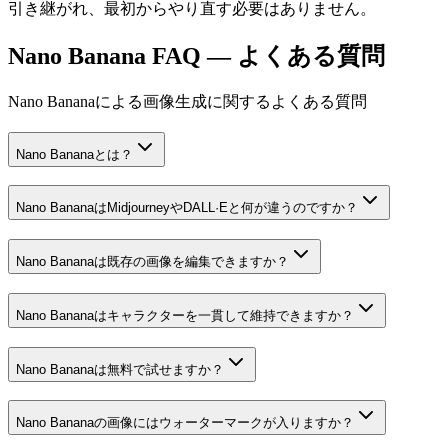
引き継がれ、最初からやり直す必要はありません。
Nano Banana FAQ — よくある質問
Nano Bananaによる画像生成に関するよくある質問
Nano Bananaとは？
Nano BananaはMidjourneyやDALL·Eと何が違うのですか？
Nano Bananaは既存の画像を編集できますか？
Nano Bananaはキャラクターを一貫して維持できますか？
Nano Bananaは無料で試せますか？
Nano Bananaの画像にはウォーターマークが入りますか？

——

#### What is being asked
Your reply must reproduce all of the entries exactly and contain no pictures.

#### Exercise output
引き継がれ、最初からやり直す必要はありません。
Nano Banana FAQ — よくある質問
Nano Bananaによる画像生成に関するよくある質問
Nano Bananaとは？
Nano BananaはMidjourneyやDALL·Eと何が違うのですか？
Nano Bananaは既存の画像を編集できますか？
Nano Bananaはキャラクターを一貫して維持できますか？
Nano Bananaは無料で試せますか？
Nano Bananaの画像にはウォーターマークが入りますか？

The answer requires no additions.